--- Data for processing Enclosed Below ---

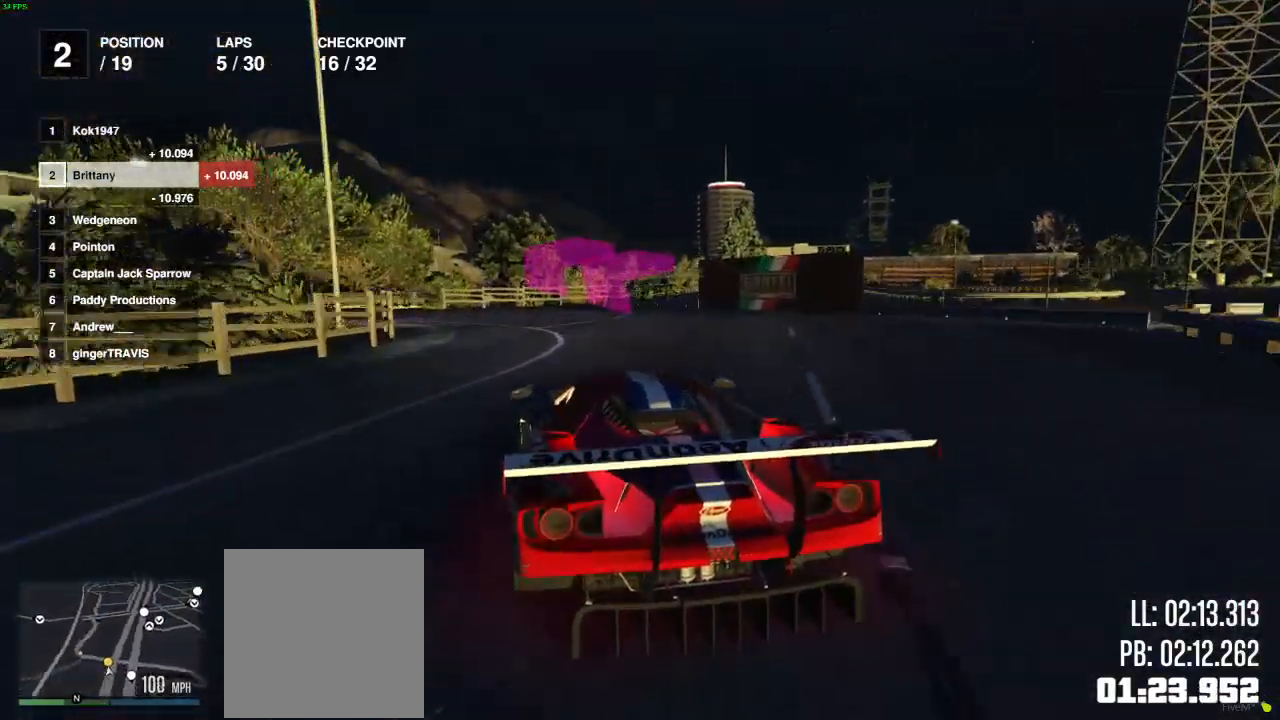
{"buttons": [], "left_stick": "left", "right_stick": "center", "events": [[67, "L2", "up"]]}
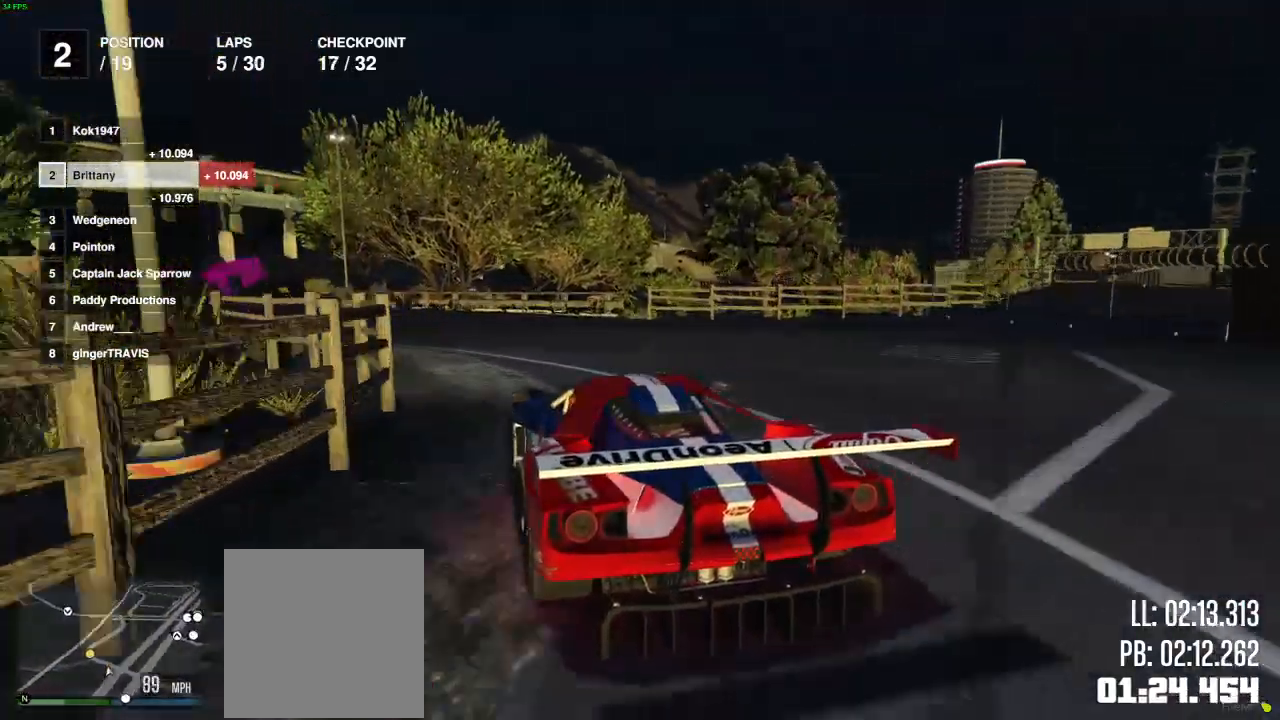
{"buttons": ["R2"], "left_stick": "left", "right_stick": "center", "events": [[233, "R2", "down"]]}
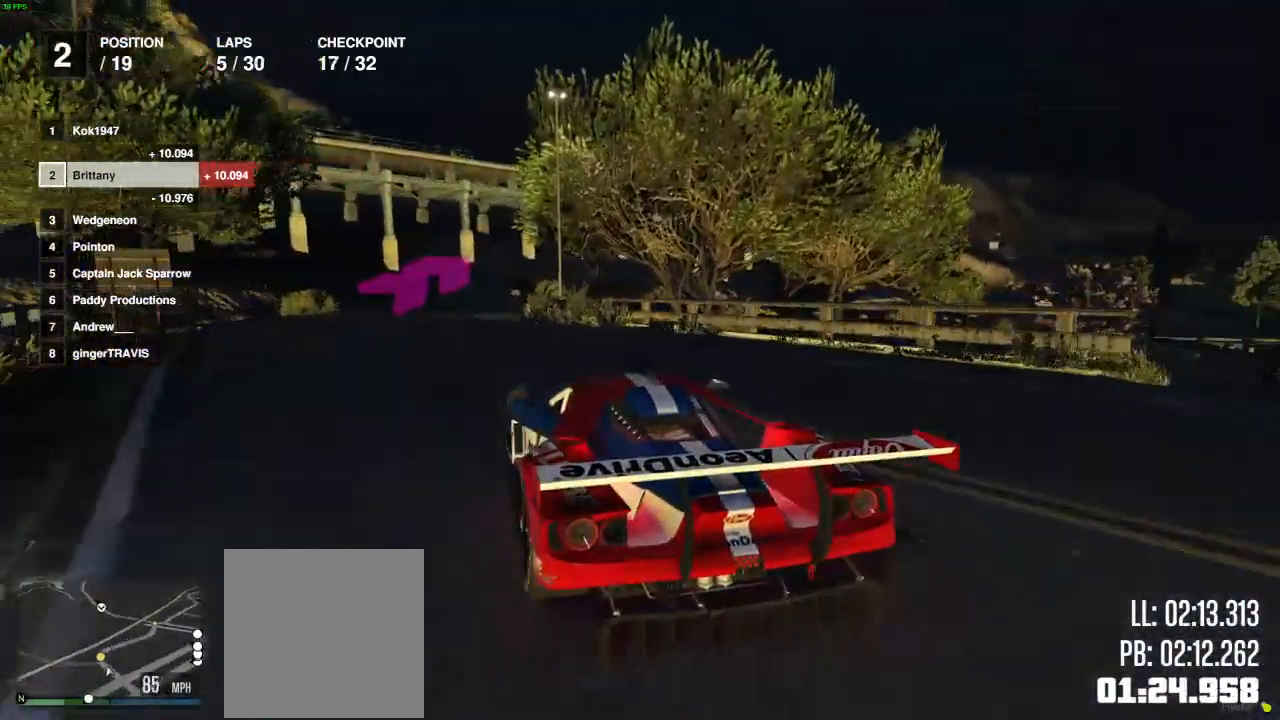
{"buttons": [], "left_stick": "right", "right_stick": "center", "events": [[67, "left_stick", "center"], [200, "left_stick", "right"], [450, "R2", "up"]]}
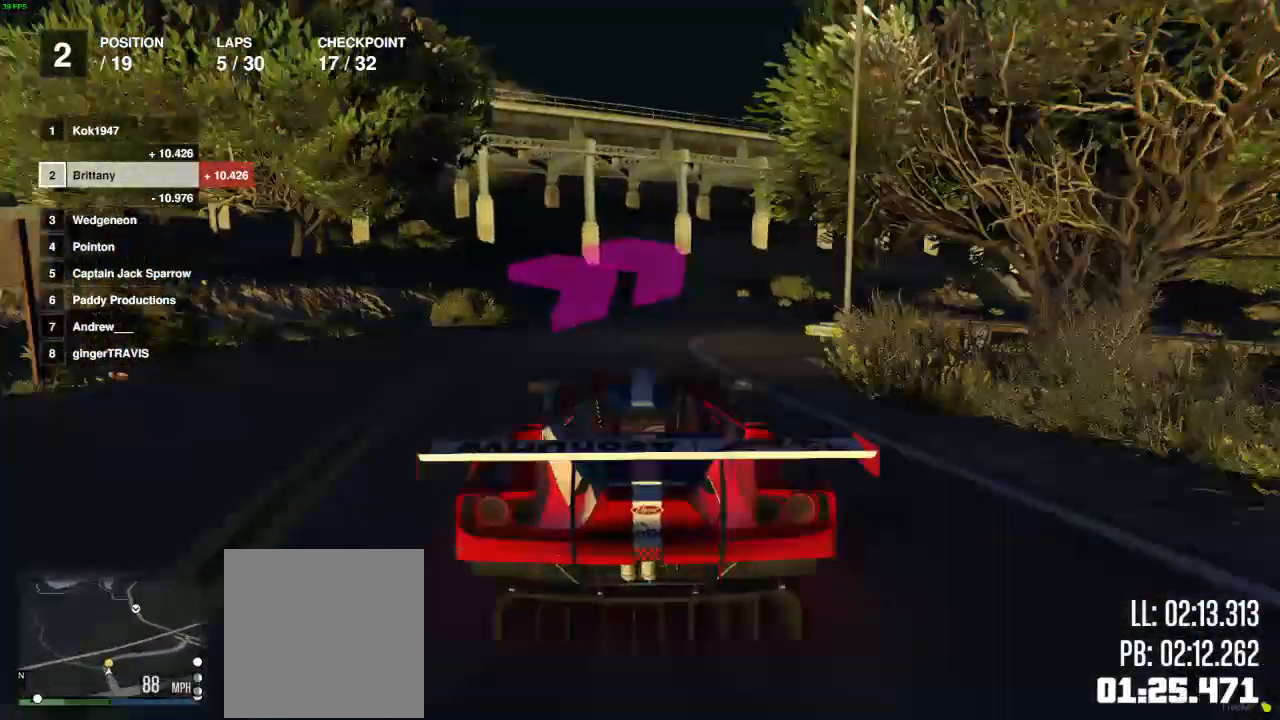
{"buttons": [], "left_stick": "right", "right_stick": "center", "events": []}
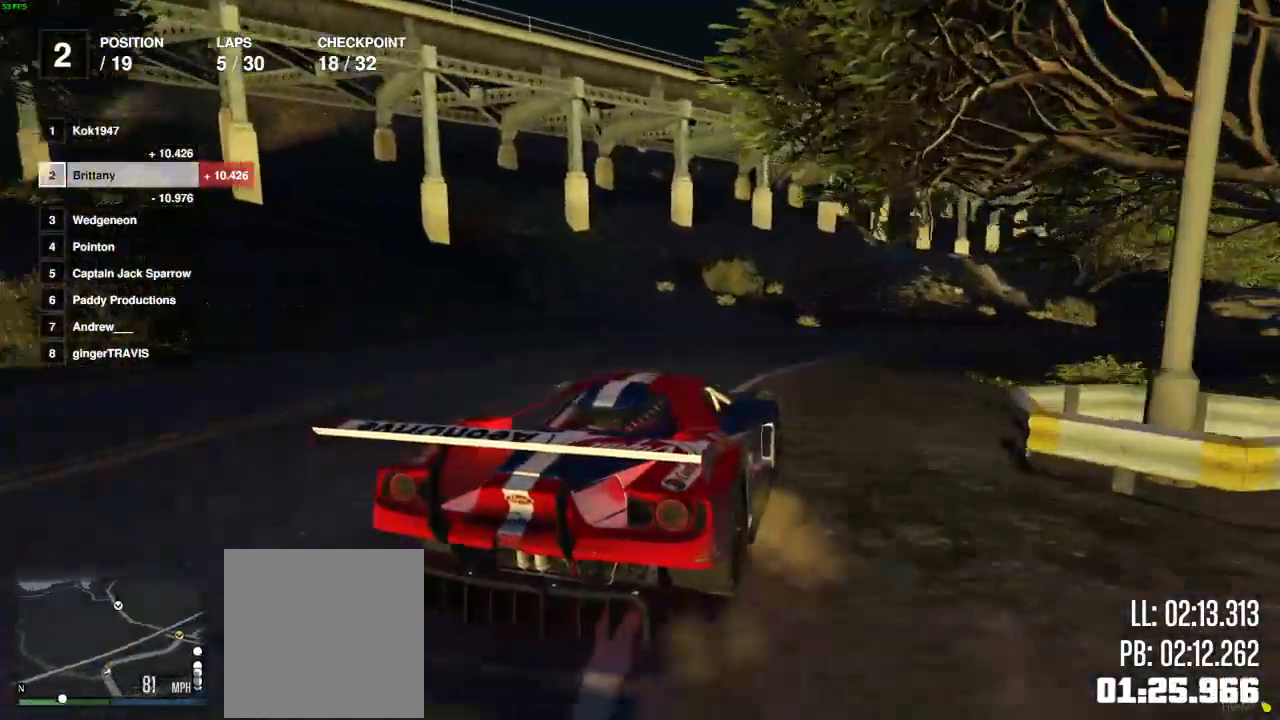
{"buttons": ["R2"], "left_stick": "right", "right_stick": "center", "events": [[67, "R2", "down"]]}
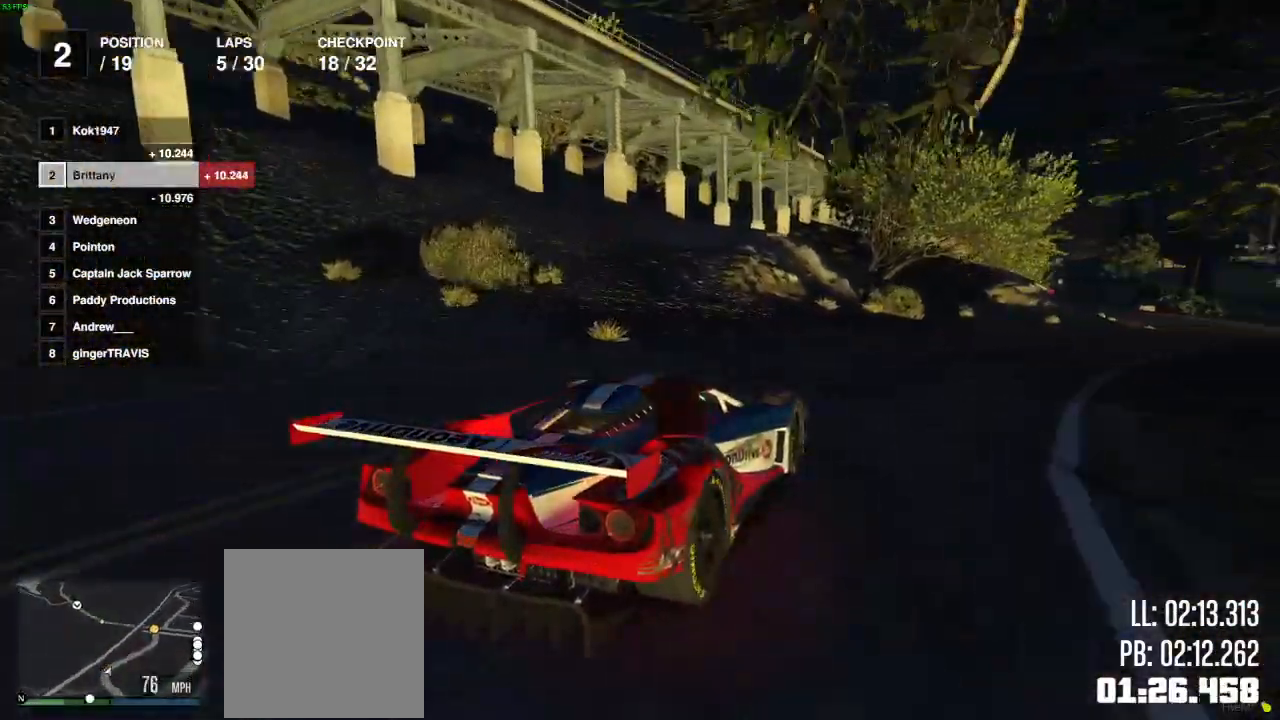
{"buttons": ["R2"], "left_stick": "right", "right_stick": "center", "events": [[167, "left_stick", "center"], [450, "left_stick", "right"]]}
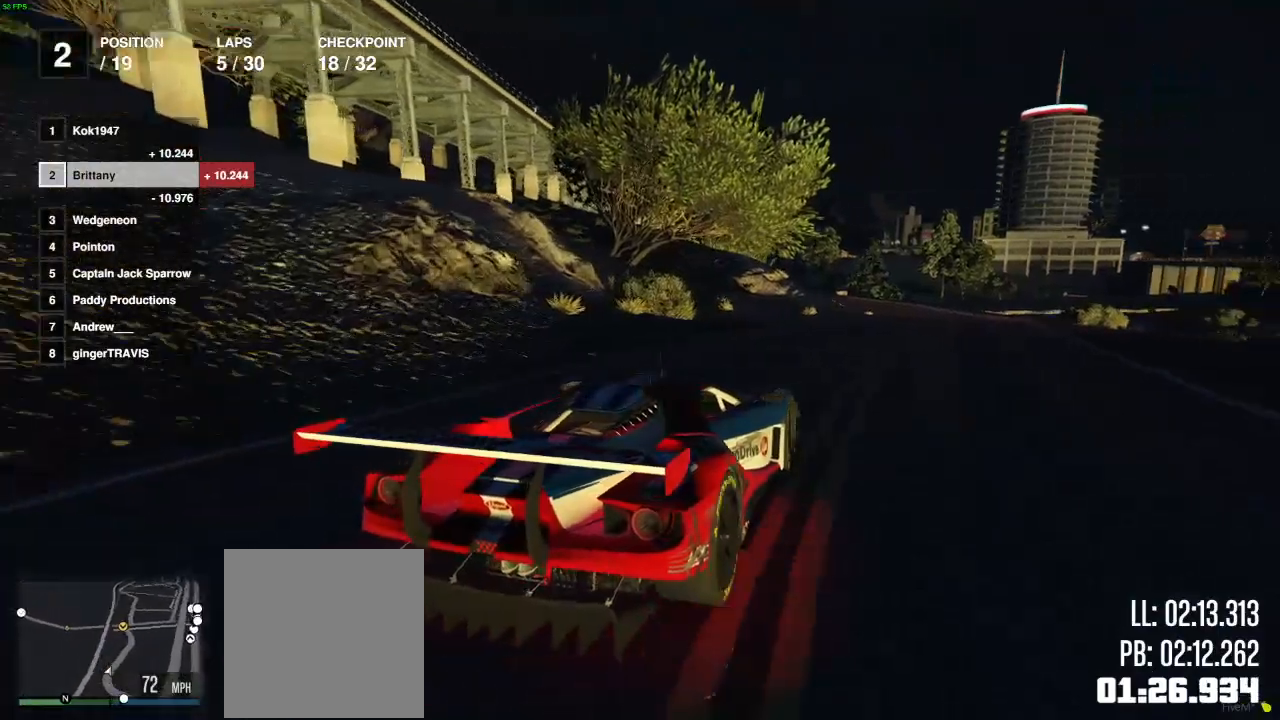
{"buttons": ["R2"], "left_stick": "center", "right_stick": "center", "events": [[150, "left_stick", "center"]]}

--- End of Enclosed Data for processing ---

* _Aim of the task_: Each line above should be output exactly, apart from the pictures.

* _Answer space_:
{"buttons": [], "left_stick": "left", "right_stick": "center", "events": [[67, "L2", "up"]]}
{"buttons": ["R2"], "left_stick": "left", "right_stick": "center", "events": [[233, "R2", "down"]]}
{"buttons": [], "left_stick": "right", "right_stick": "center", "events": [[67, "left_stick", "center"], [200, "left_stick", "right"], [450, "R2", "up"]]}
{"buttons": [], "left_stick": "right", "right_stick": "center", "events": []}
{"buttons": ["R2"], "left_stick": "right", "right_stick": "center", "events": [[67, "R2", "down"]]}
{"buttons": ["R2"], "left_stick": "right", "right_stick": "center", "events": [[167, "left_stick", "center"], [450, "left_stick", "right"]]}
{"buttons": ["R2"], "left_stick": "center", "right_stick": "center", "events": [[150, "left_stick", "center"]]}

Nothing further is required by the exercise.